Lead Software Security Researcher

Finite State partners with product security teams, the guardians of our connected world, to create transparency for their connected devices and supply chains. Our platform handles connected devices and embedded systems across all industries, including those found in enterprises, healthcare, utilities, connected vehicles, manufacturing facilities, critical infrastructure, and government entities.

We are a fast-growing series-B company with a fully distributed workforce. Led by a team of seasoned experts, we are a mission-driven team passionate about arming our customers with the actionable insights, critical vulnerability data, and remediation guidance necessary to mitigate product risk and protect the connected attack surface. We are committed to a remote first culture.

Role summary

Finite State is looking for a Lead Security Researcher. In this role you will work on the Software Testing Pipeline team to develop, maintain, and expand Finite State security analysis. You will collaborate with other engineering teams and lead projects extending the reach and accuracy of our software analysis tools, and develop unique solutions to problems that have never been solved before. Our tools analyze compiled binaries (focusing on embedded devices), as well as source code and other artifacts.

You must be based in and authorized to work in Canada, the UK, or the EU.

As a Lead Security Researcher, you will:

• Lead projects to develop proofs of concept and implement new static analysis methods for the Finite State Software Testing Pipeline.
• Lead efforts to identify & prioritize security risks (CVEs; CWEs; network, device, and configuration issues; key and credential analysis; etc). You will build tools (or leverage existing tools) to identify these risks in binary software.
• Develop techniques for software composition analysis focused on binary analysis for both statically and dynamically compiled software.
• Gain familiarity with all parts of the analysis pipeline to effectively contribute as needed in all analysis domains.
• Be responsible for pragmatic technical decision-making to ensure we're delivering high quality software on a reasonable schedule.
• Uphold our core values of transparency, results, accountability, customer dedication, and courage.
• Champion our mission to protect our connected world.

What we’re looking for:

• A motivated contributor willing to dive in to solve a wide array of difficult and novel problems.
• Proven experience working in security research or software analysis.
• Experience in implementing and utilizing static-analysis and dynamic-analysis tools.
• Experience with disassemblers and other reverse-engineering tools.
• Understanding of common vulnerability & software weakness classes.
• Programming skills in Python, and an affinity for automated testing.
• Experience working on small, fast-paced teams.
• Strong communication and collaboration skills.

It’s a plus if you also have:

• Data science, machine learning, and LLM skills.
• Experience working with or analyzing real time operating systems (RTOS).
• Experience with AWS or similar cloud platform environments.
• A growth mindset and the ability to mentor and advise engineers across the department.

What’s in it for you:

• Competitive salary with stock option grant.
• Fully covered medical, dental, vision.
• Unlimited PTO & outstanding parental leave.
• WFH stipend.
• Short and long-term disability coverage.
• Life insurance.

About Us

Built on two decades of cybersecurity experience, our team of experts understands the hidden risks in today’s enterprise networks, where IoT vulnerabilities are quickly becoming the entry point of choice for cyber attacks.

We have a sense of duty to protect the critical infrastructure we rely on including medical devices, power grids and telecommunication networks.
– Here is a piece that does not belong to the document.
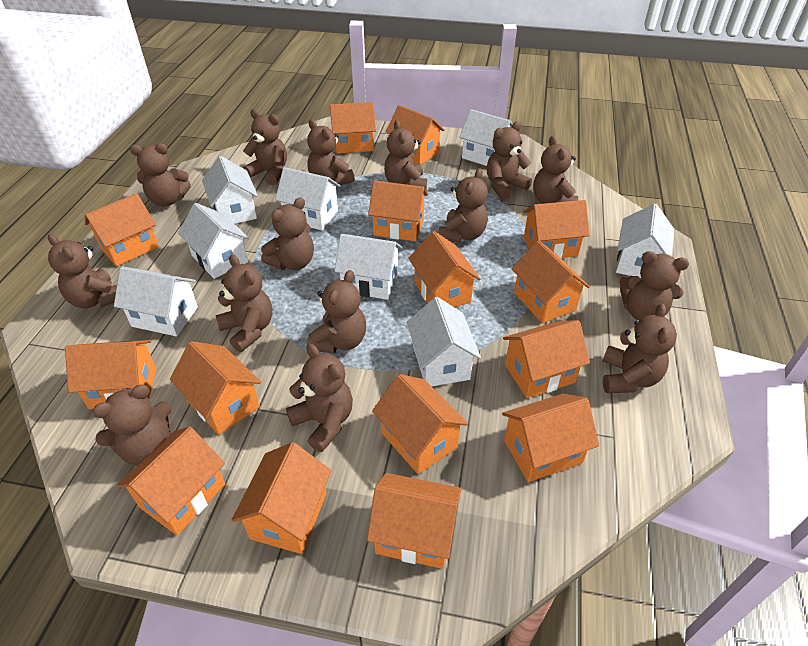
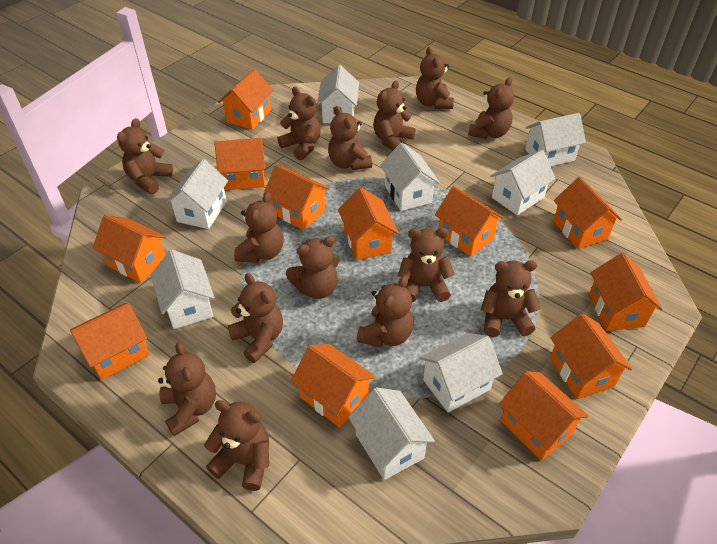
brown teddy bear: 15 -> 14
orange house: 15 -> 12

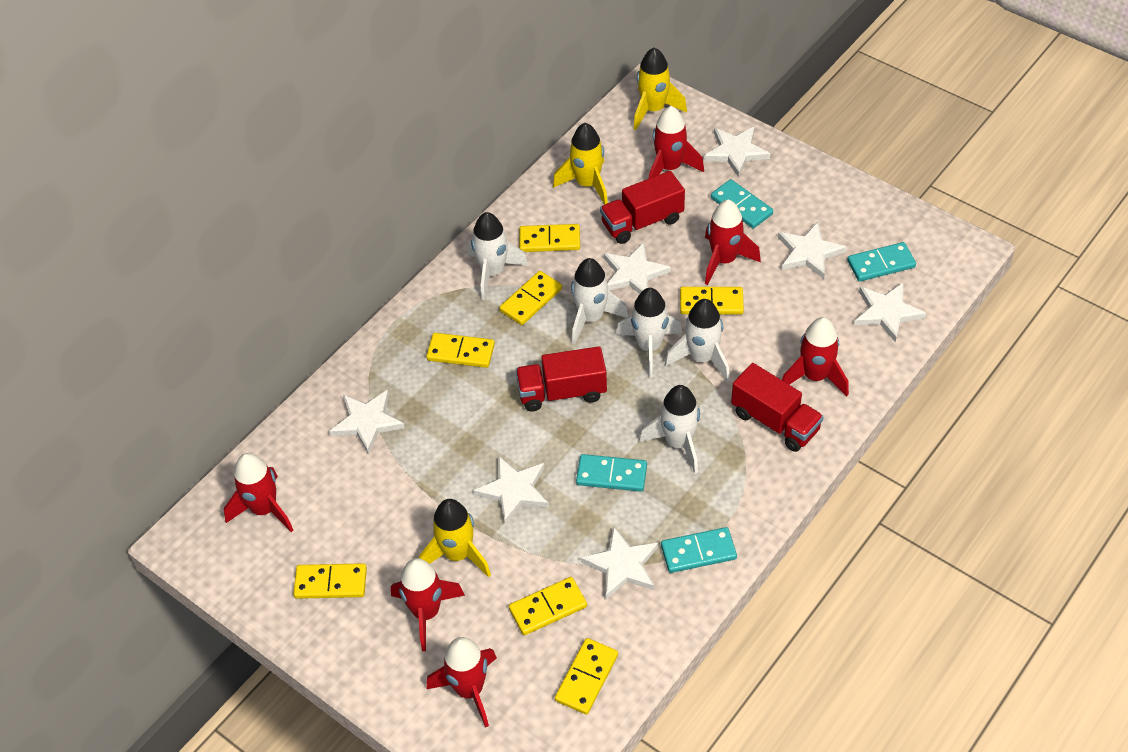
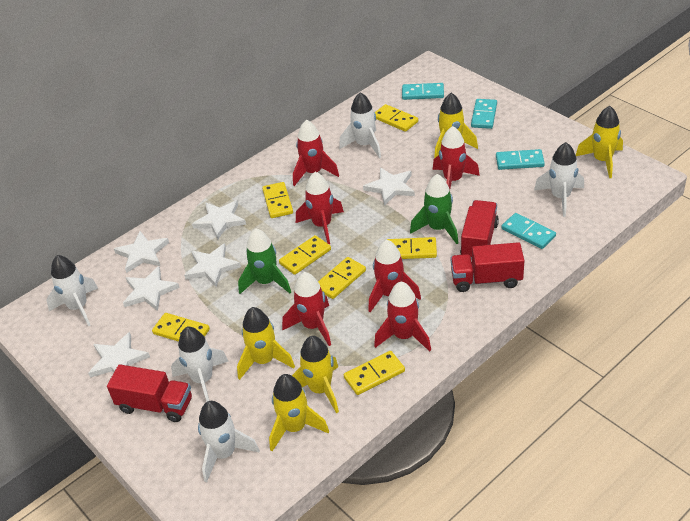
green rocket: 0 -> 2
white star: 7 -> 6
yellow rocket: 3 -> 5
We were founded in 2017 in Columbus, Ohio.

Finite State has a transparent, collaborative, and supportive culture - we are looking for people who have a growth mindset, are curious and innovative, and drive results. Our team is smart, but humble, hardworking with lots of fun sprinkled in. Above all, our team is driven by our noble mission and we hold ourselves accountable to delivering to our customers every single day.

We are proud to be an Equal Employer Opportunity employer. We do not discriminate based upon race, religion, color, national origin, gender (including pregnancy, childbirth, or related medical conditions), sexual orientation, gender identity, gender expression, age, status as a protected veteran, status as an individual with a disability, or other applicable legally protected characteristics. Finite State is committed to working with and providing reasonable accommodations to applicants with physical and mental disabilities.